→ WORK INSTRUCTIONS
Every record should be copied exactly, except that pictures are to be omitted.

→ DATA EXTRACTS
■ ■ ■
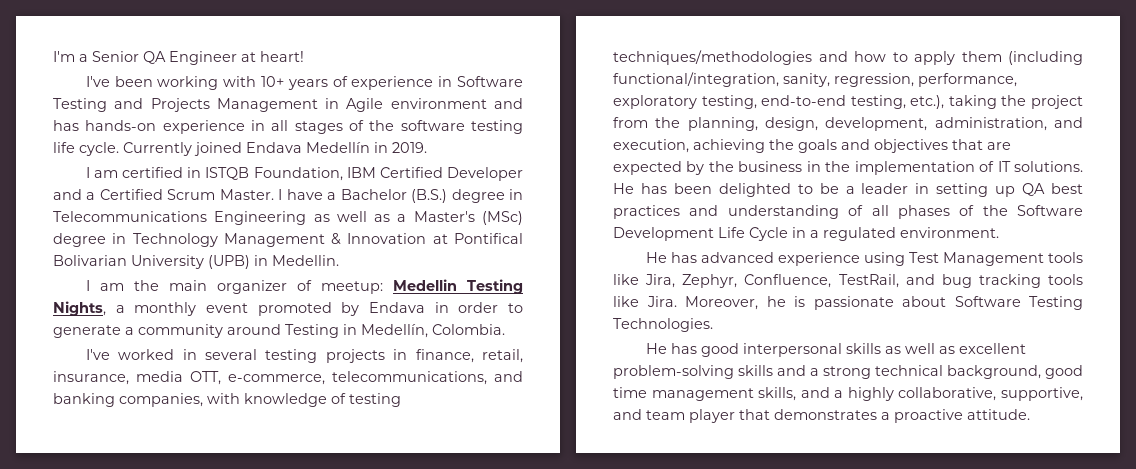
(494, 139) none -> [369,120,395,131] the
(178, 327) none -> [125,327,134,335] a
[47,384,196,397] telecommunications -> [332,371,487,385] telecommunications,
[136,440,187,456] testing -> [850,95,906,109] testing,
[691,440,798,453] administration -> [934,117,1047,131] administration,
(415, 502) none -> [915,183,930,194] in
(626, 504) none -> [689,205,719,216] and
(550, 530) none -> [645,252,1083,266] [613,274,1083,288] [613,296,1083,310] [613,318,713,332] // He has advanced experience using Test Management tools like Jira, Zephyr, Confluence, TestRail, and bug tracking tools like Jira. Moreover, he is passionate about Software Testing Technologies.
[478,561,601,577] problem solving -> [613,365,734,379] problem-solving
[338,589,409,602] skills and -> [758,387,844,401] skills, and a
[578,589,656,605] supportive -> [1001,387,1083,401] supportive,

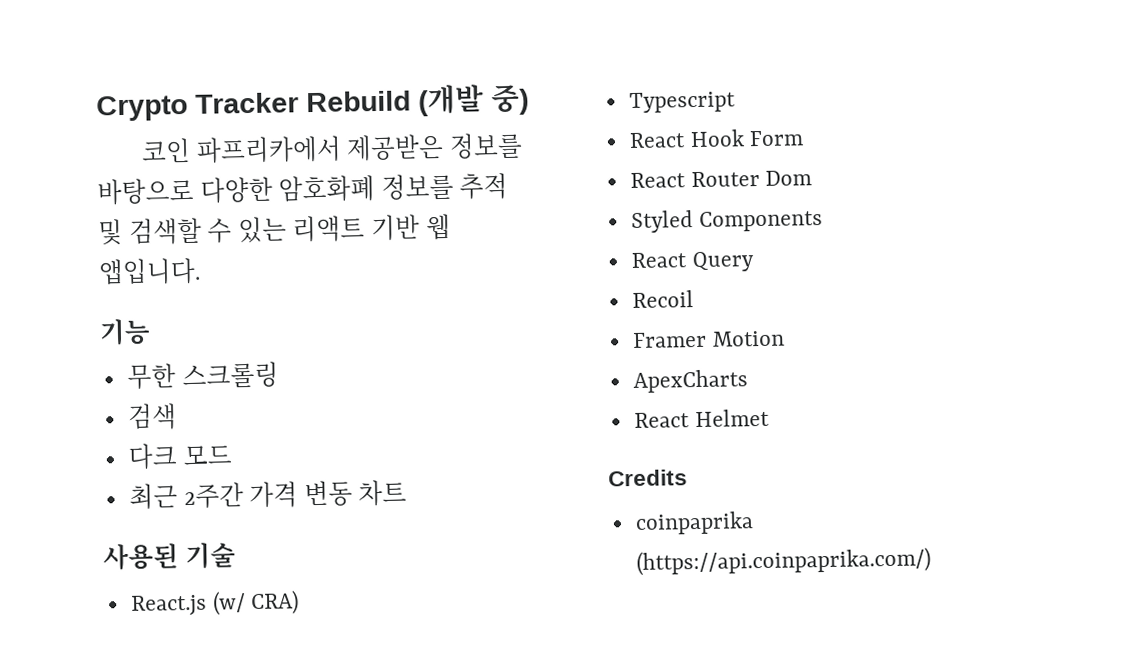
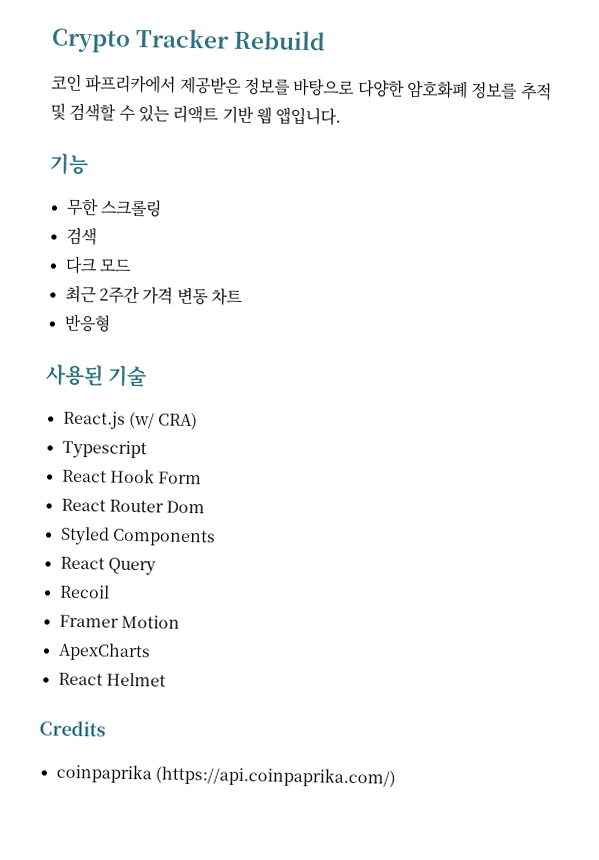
[418,84,529,117] (개발 중) -> (327, 40) none
(408, 493) none -> [63,313,111,332] // 반응형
■ ■ ■
→ REPLY
(494, 139) none -> [369,120,395,131] the
(178, 327) none -> [125,327,134,335] a
[47,384,196,397] telecommunications -> [332,371,487,385] telecommunications,
[136,440,187,456] testing -> [850,95,906,109] testing,
[691,440,798,453] administration -> [934,117,1047,131] administration,
(415, 502) none -> [915,183,930,194] in
(626, 504) none -> [689,205,719,216] and
(550, 530) none -> [645,252,1083,266] [613,274,1083,288] [613,296,1083,310] [613,318,713,332] // He has advanced experience using Test Management tools like Jira, Zephyr, Confluence, TestRail, and bug tracking tools like Jira. Moreover, he is passionate about Software Testing Technologies.
[478,561,601,577] problem solving -> [613,365,734,379] problem-solving
[338,589,409,602] skills and -> [758,387,844,401] skills, and a
[578,589,656,605] supportive -> [1001,387,1083,401] supportive,

[418,84,529,117] (개발 중) -> (327, 40) none
(408, 493) none -> [63,313,111,332] // 반응형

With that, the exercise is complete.